資料の検討
1. 鏡に関する文章によれば、鏡が実際に反対にしているのはどの方向ですか。
2. 鏡に関する文章の内容を二文で要約してください。

本文
━━━━━━━━

なぜ鏡は、左右が反対に映るの?
まず、答え
じつは鏡は、左右を反対にしているのではなく、前後(奥ゆき)を反対にしています。それを、人が「左右反対」と感じているだけなのです。
どうして?
鏡は、光をまっすぐはね返します。だから鏡の中の自分は、こちらを向いて立っているように見えますが、本当は「奥へ向かって立った自分を、裏返した」姿です。上下はそのまま、左右もそのまま映っているのに、こちらを向いていると考えると、自分の右手が向かって左に見えて、「左右反対」と感じるのです。
もう一歩
鏡が反対にしているのは、前後(鏡に近い・遠い)の方向です。文字を鏡に映すと反対に読めるのも、同じ理由です。上下が反対にならないのは、鏡が上下方向を特別あつかいしていないから。「左右だけ反対」に見えるのは、人が自分の体の左右を基準に考えるための、かんちがいなのです。
へぇ、となる話
本を鏡に映すと文字が反対になります。でも、本を上下さかさにして映すと、今度は上下が反対に見えます。鏡はいつも同じことをしているのに、見る向きで感じ方が変わるのです。
身のまわりの同じしくみ
洗面所の鏡、救急車の反転文字(前の車のミラーで正しく読める)、鏡文字あそび。

━━━━━━━━

データ
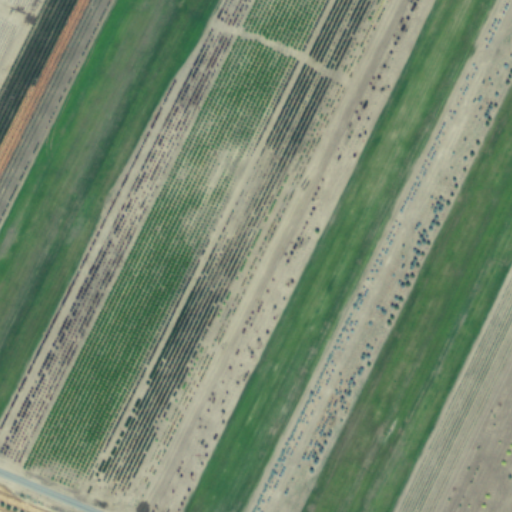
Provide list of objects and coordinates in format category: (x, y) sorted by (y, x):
crop: (256, 256)
road: (46, 491)
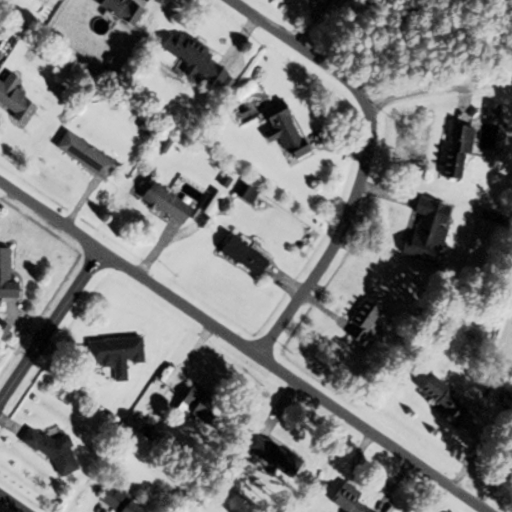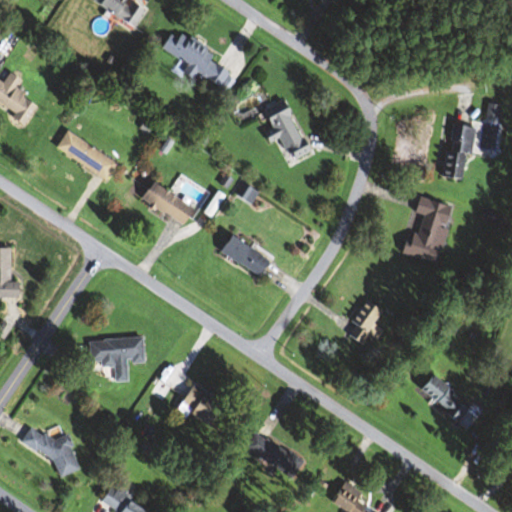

━━━━━━━━

解答
1. 前後(奥ゆき、鏡に近い・遠い)の方向です。

2. 鏡は左右ではなく前後(奥ゆき)を反対にしており、人が自分の体の左右を基準に考えるために「左右反対」と感じているにすぎません。鏡はいつも同じことをしていますが、見る向きによって感じ方が変わります。